To further compound the defender’s misery, following the West Brom defeat, Ferdinand was hauled in to watch another video. This time, not of the game, but instead of Everton’s Phil Jagielka. Moyes felt that Ferdinand — a six-time Premier League winner, a European Cup winner, with over four hundred appearances for United — could benefit from how to adapt his game to play like his former skipper at Goodison Park. It demonstrated a significant misunderstanding from Moyes about the defender he had at his disposal. Ferdinand may not have been as imperious as he was in 2008, but he had not reached Gary Neville’s level of self-awareness where he himself knew the game was up.

The scenario had echoes of Dave Sexton pulling Gordon Hill into his office after training one morning and forcing him to watch tapes of the Hungarian wingers of the 50’s— principally, their hard-working attitude. Sexton seemingly did not realise the value of Hill’s natural game, even when the evidence of him being the team’s top goalscorer from the wing made it easy to see. Hill, to give a modern example, had a goal record comparable with Cristiano Ronaldo’s at United, and didn’t even take penalties. Instructing him to be defensive showed a basic misunderstanding of the manager; but, as always, the manager rules. Hill was sold and Mickey Thomas was brought in; the perfect summary of the difference between the Docherty side and the Sexton side. As George Santayana said: Those who cannot remember the past are condemned to repeat it.

Instead of utilising him properly, Moyes — unwittingly — burned Ferdinand out, creating a significantly premature and sad conclusion to his Old Trafford career. The defender was brutally cut from United’s starting XI, brought back for the occasional game before being recalled for a run in the late winter when confidence at the club was rock bottom. Moyes then told Ferdinand that he would not be playing in a Champions League game at Bayern Munich as the team trained in a public park in Germany — a moment the player described as one of the lowest of his career.
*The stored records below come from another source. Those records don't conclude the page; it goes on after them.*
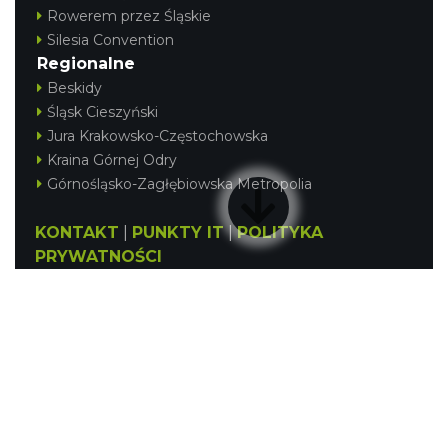
Rowerem przez Śląskie
Silesia Convention
Regionalne
Beskidy
Śląsk Cieszyński
Jura Krakowsko-Częstochowska
Kraina Górnej Odry
Górnośląsko-Zagłębiowska Metropolia
KONTAKT
|
PUNKTY IT
|
POLITYKA
PRYWATNOŚCI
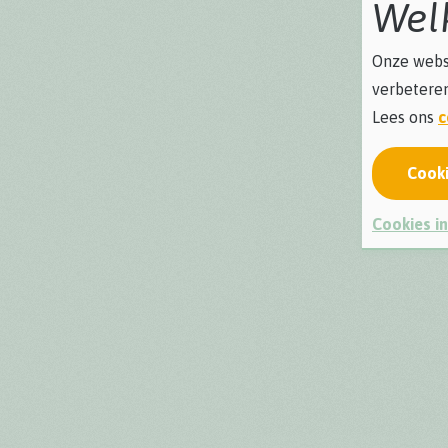
Wel
Onze websi
verbeteren
Lees ons
c
Cook
Cookies in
With his reputation damaged to the extent he knew the incoming manager would probably not renew his contract, Ferdinand signed a deal at Queens Park Rangers. It did nothing to restore any glory. On a tight pitch, in a team who were forced to defend for the entire game, Ferdinand was required to be more of a Vidic. He wasn’t.

Ferdinand left with the blessing and good wishes of United fans, unlike Vidic, who left under a bit of a cloud when it was announced in early March that he had signed for Inter Milan. Vidic had become disillusioned with life under David Moyes but the timing of the announcement, from the club captain of all people, coming at a stage when United were making a desperate last throw of the dice for Champions League qualification, was, for some, an unforgivable show of disloyalty.

Time was almost up for Moyes, but the way Rio Ferdinand was handled was a case study for everything that went wrong for the Scot in those few months; the understandable misunderstanding, the questionable decision of resolution and the poor man-management which undermined all the work Sir Alex Ferguson had done. 27 years work undone in roughly 27 weeks.